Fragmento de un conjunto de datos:
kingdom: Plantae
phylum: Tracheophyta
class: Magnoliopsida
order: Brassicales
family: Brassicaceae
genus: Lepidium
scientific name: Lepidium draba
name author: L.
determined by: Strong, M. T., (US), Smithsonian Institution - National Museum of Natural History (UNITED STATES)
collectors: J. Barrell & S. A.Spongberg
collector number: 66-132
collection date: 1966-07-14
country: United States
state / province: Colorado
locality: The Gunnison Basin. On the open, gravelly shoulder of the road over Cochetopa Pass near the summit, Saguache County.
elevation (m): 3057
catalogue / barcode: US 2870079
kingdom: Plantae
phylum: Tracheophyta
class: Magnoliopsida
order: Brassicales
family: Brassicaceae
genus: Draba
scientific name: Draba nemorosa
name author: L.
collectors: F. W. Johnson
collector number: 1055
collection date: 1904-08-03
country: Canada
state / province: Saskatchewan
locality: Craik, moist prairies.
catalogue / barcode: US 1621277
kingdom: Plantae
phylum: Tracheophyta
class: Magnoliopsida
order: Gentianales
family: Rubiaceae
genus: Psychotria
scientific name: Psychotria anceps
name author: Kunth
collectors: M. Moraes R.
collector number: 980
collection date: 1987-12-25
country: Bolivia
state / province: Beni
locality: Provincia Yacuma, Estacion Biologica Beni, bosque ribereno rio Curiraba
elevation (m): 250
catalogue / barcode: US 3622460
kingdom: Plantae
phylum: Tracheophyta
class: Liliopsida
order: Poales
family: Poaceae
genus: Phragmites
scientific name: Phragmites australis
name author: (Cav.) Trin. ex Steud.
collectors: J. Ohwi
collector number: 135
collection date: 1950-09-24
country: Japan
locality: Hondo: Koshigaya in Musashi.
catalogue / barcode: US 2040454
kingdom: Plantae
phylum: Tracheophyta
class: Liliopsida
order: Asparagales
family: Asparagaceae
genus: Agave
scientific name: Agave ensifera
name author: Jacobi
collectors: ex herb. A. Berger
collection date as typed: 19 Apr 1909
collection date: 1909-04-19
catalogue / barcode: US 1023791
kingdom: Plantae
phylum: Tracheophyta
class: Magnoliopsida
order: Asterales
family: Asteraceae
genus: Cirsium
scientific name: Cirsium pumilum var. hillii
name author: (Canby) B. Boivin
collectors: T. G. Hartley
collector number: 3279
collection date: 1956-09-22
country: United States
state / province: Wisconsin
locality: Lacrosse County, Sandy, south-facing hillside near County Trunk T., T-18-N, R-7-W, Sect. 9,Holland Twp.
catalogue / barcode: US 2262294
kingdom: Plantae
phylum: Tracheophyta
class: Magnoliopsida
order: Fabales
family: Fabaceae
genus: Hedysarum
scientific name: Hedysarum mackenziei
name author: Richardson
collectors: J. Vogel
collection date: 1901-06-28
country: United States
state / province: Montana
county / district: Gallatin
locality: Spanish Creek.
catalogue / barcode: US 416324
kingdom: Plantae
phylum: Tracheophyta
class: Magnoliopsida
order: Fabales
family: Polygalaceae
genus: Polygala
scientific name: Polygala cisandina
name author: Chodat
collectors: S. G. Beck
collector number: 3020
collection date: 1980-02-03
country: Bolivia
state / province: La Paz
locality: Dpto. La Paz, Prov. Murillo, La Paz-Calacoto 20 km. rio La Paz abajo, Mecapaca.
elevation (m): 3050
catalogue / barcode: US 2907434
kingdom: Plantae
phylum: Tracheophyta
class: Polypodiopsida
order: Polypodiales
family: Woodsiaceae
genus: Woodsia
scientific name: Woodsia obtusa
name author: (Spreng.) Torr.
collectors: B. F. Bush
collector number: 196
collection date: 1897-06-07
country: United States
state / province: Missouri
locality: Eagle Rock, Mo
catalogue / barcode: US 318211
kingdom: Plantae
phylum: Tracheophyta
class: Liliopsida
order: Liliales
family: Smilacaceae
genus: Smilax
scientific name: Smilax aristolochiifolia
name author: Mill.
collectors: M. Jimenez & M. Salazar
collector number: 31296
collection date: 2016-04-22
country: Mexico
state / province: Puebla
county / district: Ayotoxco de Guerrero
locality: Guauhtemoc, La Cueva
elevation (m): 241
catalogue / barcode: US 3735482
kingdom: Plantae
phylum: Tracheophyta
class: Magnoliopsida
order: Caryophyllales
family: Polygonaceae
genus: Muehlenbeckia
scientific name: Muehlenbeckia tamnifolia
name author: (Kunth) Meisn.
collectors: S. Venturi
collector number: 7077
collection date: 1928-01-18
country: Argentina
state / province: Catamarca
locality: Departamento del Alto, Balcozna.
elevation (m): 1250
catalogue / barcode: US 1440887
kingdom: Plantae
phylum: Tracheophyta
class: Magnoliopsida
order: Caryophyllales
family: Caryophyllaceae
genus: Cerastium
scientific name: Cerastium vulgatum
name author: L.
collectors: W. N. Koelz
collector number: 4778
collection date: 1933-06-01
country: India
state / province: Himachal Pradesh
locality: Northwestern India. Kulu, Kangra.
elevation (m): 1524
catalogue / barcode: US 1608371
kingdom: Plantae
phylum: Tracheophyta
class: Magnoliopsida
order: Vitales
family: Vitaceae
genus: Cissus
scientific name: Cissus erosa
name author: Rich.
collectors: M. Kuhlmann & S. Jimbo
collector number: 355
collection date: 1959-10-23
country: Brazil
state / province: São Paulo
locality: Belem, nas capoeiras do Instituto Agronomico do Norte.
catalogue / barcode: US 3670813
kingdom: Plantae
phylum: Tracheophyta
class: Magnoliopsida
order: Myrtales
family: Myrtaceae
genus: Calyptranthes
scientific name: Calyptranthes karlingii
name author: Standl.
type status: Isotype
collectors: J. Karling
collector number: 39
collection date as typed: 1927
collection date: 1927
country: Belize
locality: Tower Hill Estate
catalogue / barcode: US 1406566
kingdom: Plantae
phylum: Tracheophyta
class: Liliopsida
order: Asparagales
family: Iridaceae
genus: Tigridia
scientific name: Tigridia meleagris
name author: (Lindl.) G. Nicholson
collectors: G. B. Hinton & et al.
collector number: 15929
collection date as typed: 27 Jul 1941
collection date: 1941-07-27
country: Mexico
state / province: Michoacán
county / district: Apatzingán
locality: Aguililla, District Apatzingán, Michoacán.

> Ejercicio
Convierte todas las líneas de las entradas en una tabla Markdown con dos columnas, «Número» y «Línea». Numera cada fila y omite las líneas en blanco.

> Resultado del ejercicio
| Número | Línea |
|---|---|
| 1 | kingdom: Plantae |
| 2 | phylum: Tracheophyta |
| 3 | class: Magnoliopsida |
| 4 | order: Brassicales |
| 5 | family: Brassicaceae |
| 6 | genus: Lepidium |
| 7 | scientific name: Lepidium draba |
| 8 | name author: L. |
| 9 | determined by: Strong, M. T., (US), Smithsonian Institution - National Museum of Natural History (UNITED STATES) |
| 10 | collectors: J. Barrell & S. A.Spongberg |
| 11 | collector number: 66-132 |
| 12 | collection date: 1966-07-14 |
| 13 | country: United States |
| 14 | state / province: Colorado |
| 15 | locality: The Gunnison Basin. On the open, gravelly shoulder of the road over Cochetopa Pass near the summit, Saguache County. |
| 16 | elevation (m): 3057 |
| 17 | catalogue / barcode: US 2870079 |
| 18 | kingdom: Plantae |
| 19 | phylum: Tracheophyta |
| 20 | class: Magnoliopsida |
| 21 | order: Brassicales |
| 22 | family: Brassicaceae |
| 23 | genus: Draba |
| 24 | scientific name: Draba nemorosa |
| 25 | name author: L. |
| 26 | collectors: F. W. Johnson |
| 27 | collector number: 1055 |
| 28 | collection date: 1904-08-03 |
| 29 | country: Canada |
| 30 | state / province: Saskatchewan |
| 31 | locality: Craik, moist prairies. |
| 32 | catalogue / barcode: US 1621277 |
| 33 | kingdom: Plantae |
| 34 | phylum: Tracheophyta |
| 35 | class: Magnoliopsida |
| 36 | order: Gentianales |
| 37 | family: Rubiaceae |
| 38 | genus: Psychotria |
| 39 | scientific name: Psychotria anceps |
| 40 | name author: Kunth |
| 41 | collectors: M. Moraes R. |
| 42 | collector number: 980 |
| 43 | collection date: 1987-12-25 |
| 44 | country: Bolivia |
| 45 | state / province: Beni |
| 46 | locality: Provincia Yacuma, Estacion Biologica Beni, bosque ribereno rio Curiraba |
| 47 | elevation (m): 250 |
| 48 | catalogue / barcode: US 3622460 |
| 49 | kingdom: Plantae |
| 50 | phylum: Tracheophyta |
| 51 | class: Liliopsida |
| 52 | order: Poales |
| 53 | family: Poaceae |
| 54 | genus: Phragmites |
| 55 | scientific name: Phragmites australis |
| 56 | name author: (Cav.) Trin. ex Steud. |
| 57 | collectors: J. Ohwi |
| 58 | collector number: 135 |
| 59 | collection date: 1950-09-24 |
| 60 | country: Japan |
| 61 | locality: Hondo: Koshigaya in Musashi. |
| 62 | catalogue / barcode: US 2040454 |
| 63 | kingdom: Plantae |
| 64 | phylum: Tracheophyta |
| 65 | class: Liliopsida |
| 66 | order: Asparagales |
| 67 | family: Asparagaceae |
| 68 | genus: Agave |
| 69 | scientific name: Agave ensifera |
| 70 | name author: Jacobi |
| 71 | collectors: ex herb. A. Berger |
| 72 | collection date as typed: 19 Apr 1909 |
| 73 | collection date: 1909-04-19 |
| 74 | catalogue / barcode: US 1023791 |
| 75 | kingdom: Plantae |
| 76 | phylum: Tracheophyta |
| 77 | class: Magnoliopsida |
| 78 | order: Asterales |
| 79 | family: Asteraceae |
| 80 | genus: Cirsium |
| 81 | scientific name: Cirsium pumilum var. hillii |
| 82 | name author: (Canby) B. Boivin |
| 83 | collectors: T. G. Hartley |
| 84 | collector number: 3279 |
| 85 | collection date: 1956-09-22 |
| 86 | country: United States |
| 87 | state / province: Wisconsin |
| 88 | locality: Lacrosse County, Sandy, south-facing hillside near County Trunk T., T-18-N, R-7-W, Sect. 9,Holland Twp. |
| 89 | catalogue / barcode: US 2262294 |
| 90 | kingdom: Plantae |
| 91 | phylum: Tracheophyta |
| 92 | class: Magnoliopsida |
| 93 | order: Fabales |
| 94 | family: Fabaceae |
| 95 | genus: Hedysarum |
| 96 | scientific name: Hedysarum mackenziei |
| 97 | name author: Richardson |
| 98 | collectors: J. Vogel |
| 99 | collection date: 1901-06-28 |
| 100 | country: United States |
| 101 | state / province: Montana |
| 102 | county / district: Gallatin |
| 103 | locality: Spanish Creek. |
| 104 | catalogue / barcode: US 416324 |
| 105 | kingdom: Plantae |
| 106 | phylum: Tracheophyta |
| 107 | class: Magnoliopsida |
| 108 | order: Fabales |
| 109 | family: Polygalaceae |
| 110 | genus: Polygala |
| 111 | scientific name: Polygala cisandina |
| 112 | name author: Chodat |
| 113 | collectors: S. G. Beck |
| 114 | collector number: 3020 |
| 115 | collection date: 1980-02-03 |
| 116 | country: Bolivia |
| 117 | state / province: La Paz |
| 118 | locality: Dpto. La Paz, Prov. Murillo, La Paz-Calacoto 20 km. rio La Paz abajo, Mecapaca. |
| 119 | elevation (m): 3050 |
| 120 | catalogue / barcode: US 2907434 |
| 121 | kingdom: Plantae |
| 122 | phylum: Tracheophyta |
| 123 | class: Polypodiopsida |
| 124 | order: Polypodiales |
| 125 | family: Woodsiaceae |
| 126 | genus: Woodsia |
| 127 | scientific name: Woodsia obtusa |
| 128 | name author: (Spreng.) Torr. |
| 129 | collectors: B. F. Bush |
| 130 | collector number: 196 |
| 131 | collection date: 1897-06-07 |
| 132 | country: United States |
| 133 | state / province: Missouri |
| 134 | locality: Eagle Rock, Mo |
| 135 | catalogue / barcode: US 318211 |
| 136 | kingdom: Plantae |
| 137 | phylum: Tracheophyta |
| 138 | class: Liliopsida |
| 139 | order: Liliales |
| 140 | family: Smilacaceae |
| 141 | genus: Smilax |
| 142 | scientific name: Smilax aristolochiifolia |
| 143 | name author: Mill. |
| 144 | collectors: M. Jimenez & M. Salazar |
| 145 | collector number: 31296 |
| 146 | collection date: 2016-04-22 |
| 147 | country: Mexico |
| 148 | state / province: Puebla |
| 149 | county / district: Ayotoxco de Guerrero |
| 150 | locality: Guauhtemoc, La Cueva |
| 151 | elevation (m): 241 |
| 152 | catalogue / barcode: US 3735482 |
| 153 | kingdom: Plantae |
| 154 | phylum: Tracheophyta |
| 155 | class: Magnoliopsida |
| 156 | order: Caryophyllales |
| 157 | family: Polygonaceae |
| 158 | genus: Muehlenbeckia |
| 159 | scientific name: Muehlenbeckia tamnifolia |
| 160 | name author: (Kunth) Meisn. |
| 161 | collectors: S. Venturi |
| 162 | collector number: 7077 |
| 163 | collection date: 1928-01-18 |
| 164 | country: Argentina |
| 165 | state / province: Catamarca |
| 166 | locality: Departamento del Alto, Balcozna. |
| 167 | elevation (m): 1250 |
| 168 | catalogue / barcode: US 1440887 |
| 169 | kingdom: Plantae |
| 170 | phylum: Tracheophyta |
| 171 | class: Magnoliopsida |
| 172 | order: Caryophyllales |
| 173 | family: Caryophyllaceae |
| 174 | genus: Cerastium |
| 175 | scientific name: Cerastium vulgatum |
| 176 | name author: L. |
| 177 | collectors: W. N. Koelz |
| 178 | collector number: 4778 |
| 179 | collection date: 1933-06-01 |
| 180 | country: India |
| 181 | state / province: Himachal Pradesh |
| 182 | locality: Northwestern India. Kulu, Kangra. |
| 183 | elevation (m): 1524 |
| 184 | catalogue / barcode: US 1608371 |
| 185 | kingdom: Plantae |
| 186 | phylum: Tracheophyta |
| 187 | class: Magnoliopsida |
| 188 | order: Vitales |
| 189 | family: Vitaceae |
| 190 | genus: Cissus |
| 191 | scientific name: Cissus erosa |
| 192 | name author: Rich. |
| 193 | collectors: M. Kuhlmann & S. Jimbo |
| 194 | collector number: 355 |
| 195 | collection date: 1959-10-23 |
| 196 | country: Brazil |
| 197 | state / province: São Paulo |
| 198 | locality: Belem, nas capoeiras do Instituto Agronomico do Norte. |
| 199 | catalogue / barcode: US 3670813 |
| 200 | kingdom: Plantae |
| 201 | phylum: Tracheophyta |
| 202 | class: Magnoliopsida |
| 203 | order: Myrtales |
| 204 | family: Myrtaceae |
| 205 | genus: Calyptranthes |
| 206 | scientific name: Calyptranthes karlingii |
| 207 | name author: Standl. |
| 208 | type status: Isotype |
| 209 | collectors: J. Karling |
| 210 | collector number: 39 |
| 211 | collection date as typed: 1927 |
| 212 | collection date: 1927 |
| 213 | country: Belize |
| 214 | locality: Tower Hill Estate |
| 215 | catalogue / barcode: US 1406566 |
| 216 | kingdom: Plantae |
| 217 | phylum: Tracheophyta |
| 218 | class: Liliopsida |
| 219 | order: Asparagales |
| 220 | family: Iridaceae |
| 221 | genus: Tigridia |
| 222 | scientific name: Tigridia meleagris |
| 223 | name author: (Lindl.) G. Nicholson |
| 224 | collectors: G. B. Hinton & et al. |
| 225 | collector number: 15929 |
| 226 | collection date as typed: 27 Jul 1941 |
| 227 | collection date: 1941-07-27 |
| 228 | country: Mexico |
| 229 | state / province: Michoacán |
| 230 | county / district: Apatzingán |
| 231 | locality: Aguililla, District Apatzingán, Michoacán. |